Diese Rose steht oder stand in Sangerhausen unter dem Namen Cardinal de Richelieu. Als ich sie sah, war ich sofort wie elektrisiert: es war kein Cardinal und sie sah auch nicht wirklich so aus, als würde ich sie kennen.
Sie gelangte als eine der ersten Rosen im Reisertausch mit dem Europarosarium für den Vergleich der dunklen Alten Rosen auf unser Vermehrungsfeld bzw. ins Stecklingsbeet.
Ein kleiner Steckling berappelte sich dann auf dem Vergleichsbeet im Schatten einer großen Centifolia a fleurs doubles Violettes.
Dann kam eine neue Mitarbeiterin, die leider noch nicht wußte, daß man im trockenen Juni zum einfacheren Krauten trotzdem nicht einfach mal eben die Rosen ausgraben und wieder eingraben darf, vor allem nicht ohne zu wässern.(die neue Mitarbeiterin gewann von der neuen Chefin einen sehr lauten und nach Atem schnappenden Eindruck – es ging nämlich um 7 Rosen im Vergleich, alle sehr schlecht wieder zu beschaffen…)

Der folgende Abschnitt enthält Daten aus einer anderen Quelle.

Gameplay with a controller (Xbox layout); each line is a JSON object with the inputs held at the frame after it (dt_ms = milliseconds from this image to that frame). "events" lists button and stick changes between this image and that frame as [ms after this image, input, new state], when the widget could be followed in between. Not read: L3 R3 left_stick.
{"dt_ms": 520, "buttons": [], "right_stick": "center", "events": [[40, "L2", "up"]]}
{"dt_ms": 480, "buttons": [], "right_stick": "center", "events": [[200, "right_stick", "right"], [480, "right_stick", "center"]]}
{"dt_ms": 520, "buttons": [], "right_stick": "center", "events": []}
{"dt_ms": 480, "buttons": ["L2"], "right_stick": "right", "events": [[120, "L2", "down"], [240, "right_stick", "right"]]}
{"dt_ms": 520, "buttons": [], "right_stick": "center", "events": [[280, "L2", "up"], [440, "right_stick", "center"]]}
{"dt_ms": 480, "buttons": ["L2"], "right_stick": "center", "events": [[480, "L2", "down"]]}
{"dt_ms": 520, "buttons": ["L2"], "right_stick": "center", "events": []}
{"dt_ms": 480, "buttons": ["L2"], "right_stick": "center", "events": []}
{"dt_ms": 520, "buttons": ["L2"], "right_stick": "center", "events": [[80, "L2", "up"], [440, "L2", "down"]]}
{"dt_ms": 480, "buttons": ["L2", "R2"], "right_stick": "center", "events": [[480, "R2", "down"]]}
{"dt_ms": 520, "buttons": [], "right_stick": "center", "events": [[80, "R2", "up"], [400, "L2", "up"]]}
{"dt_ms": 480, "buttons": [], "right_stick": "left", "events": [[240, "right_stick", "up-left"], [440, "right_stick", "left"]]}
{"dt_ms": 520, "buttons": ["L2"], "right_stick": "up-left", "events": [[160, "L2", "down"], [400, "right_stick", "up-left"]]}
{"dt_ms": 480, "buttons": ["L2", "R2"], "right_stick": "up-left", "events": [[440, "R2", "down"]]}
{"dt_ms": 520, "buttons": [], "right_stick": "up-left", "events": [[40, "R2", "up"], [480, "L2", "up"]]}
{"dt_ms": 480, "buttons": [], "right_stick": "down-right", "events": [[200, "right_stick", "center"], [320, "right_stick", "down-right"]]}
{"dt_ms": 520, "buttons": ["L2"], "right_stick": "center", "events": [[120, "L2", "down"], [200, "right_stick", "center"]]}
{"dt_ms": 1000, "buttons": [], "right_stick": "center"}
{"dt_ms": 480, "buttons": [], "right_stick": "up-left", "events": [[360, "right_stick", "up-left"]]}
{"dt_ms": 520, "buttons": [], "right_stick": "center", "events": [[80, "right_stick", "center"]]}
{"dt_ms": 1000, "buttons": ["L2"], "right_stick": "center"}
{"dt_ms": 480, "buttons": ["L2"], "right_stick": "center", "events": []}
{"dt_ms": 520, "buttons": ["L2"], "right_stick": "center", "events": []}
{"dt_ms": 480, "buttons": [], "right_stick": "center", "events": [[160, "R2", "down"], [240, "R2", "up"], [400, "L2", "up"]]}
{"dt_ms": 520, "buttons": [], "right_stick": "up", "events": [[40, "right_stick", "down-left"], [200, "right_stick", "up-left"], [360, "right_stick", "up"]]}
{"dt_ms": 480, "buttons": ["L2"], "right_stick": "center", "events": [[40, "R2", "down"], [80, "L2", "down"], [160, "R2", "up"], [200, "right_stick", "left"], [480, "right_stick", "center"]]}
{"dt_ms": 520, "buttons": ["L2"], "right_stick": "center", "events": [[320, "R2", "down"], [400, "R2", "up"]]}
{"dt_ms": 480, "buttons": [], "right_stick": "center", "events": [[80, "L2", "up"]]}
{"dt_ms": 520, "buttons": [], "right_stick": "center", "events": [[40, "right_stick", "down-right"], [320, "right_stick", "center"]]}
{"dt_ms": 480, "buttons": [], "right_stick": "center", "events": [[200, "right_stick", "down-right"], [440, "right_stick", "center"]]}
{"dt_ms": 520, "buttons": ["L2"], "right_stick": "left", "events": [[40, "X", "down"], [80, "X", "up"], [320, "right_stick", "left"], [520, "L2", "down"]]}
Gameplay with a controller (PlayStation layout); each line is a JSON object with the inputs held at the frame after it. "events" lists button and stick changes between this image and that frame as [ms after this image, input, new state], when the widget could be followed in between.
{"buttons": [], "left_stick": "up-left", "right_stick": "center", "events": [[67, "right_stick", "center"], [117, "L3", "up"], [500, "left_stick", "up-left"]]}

Sie siechte mindestens ein ganzes Jahr vor sich hin, siebenachteltot.
Berappelte sich dann doch wieder (ich meine, zu diesem Zeitpunkt war die falsche Rose in Sangerhausen schon nicht mehr da)
Und nun, im Jahr 2012 zeigte sie das erste Mal Blüten, die man auch vergleichen konnte.
Und sie machte mir auch Angst, da ihre sehr kleinen Pomponblüten plötzlich größer und kräftiger wurden: soll es sich hier wirklich nur um eine profane Hippolyte handeln??
Krimi für meine Nerven geht 2013 zur Blütezeit weiter…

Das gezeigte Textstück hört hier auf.